§ **WHAT NEEDS TO BE DONE**: Hunt through the lines below for the string "Example" and copy each one that has it.

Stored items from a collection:

- - - - -

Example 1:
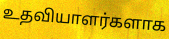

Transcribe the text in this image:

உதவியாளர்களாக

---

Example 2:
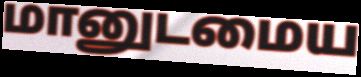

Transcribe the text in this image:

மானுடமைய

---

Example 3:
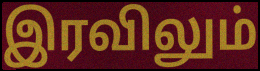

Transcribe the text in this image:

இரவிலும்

- - - - -

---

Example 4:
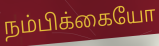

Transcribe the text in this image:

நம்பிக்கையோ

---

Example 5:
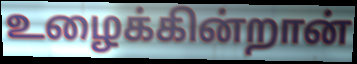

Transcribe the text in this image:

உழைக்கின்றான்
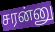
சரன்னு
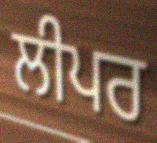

- - - - -

§ **FINISHED EXERCISE**:
Example 1:
Example 2:
Example 3:
Example 4:
Example 5:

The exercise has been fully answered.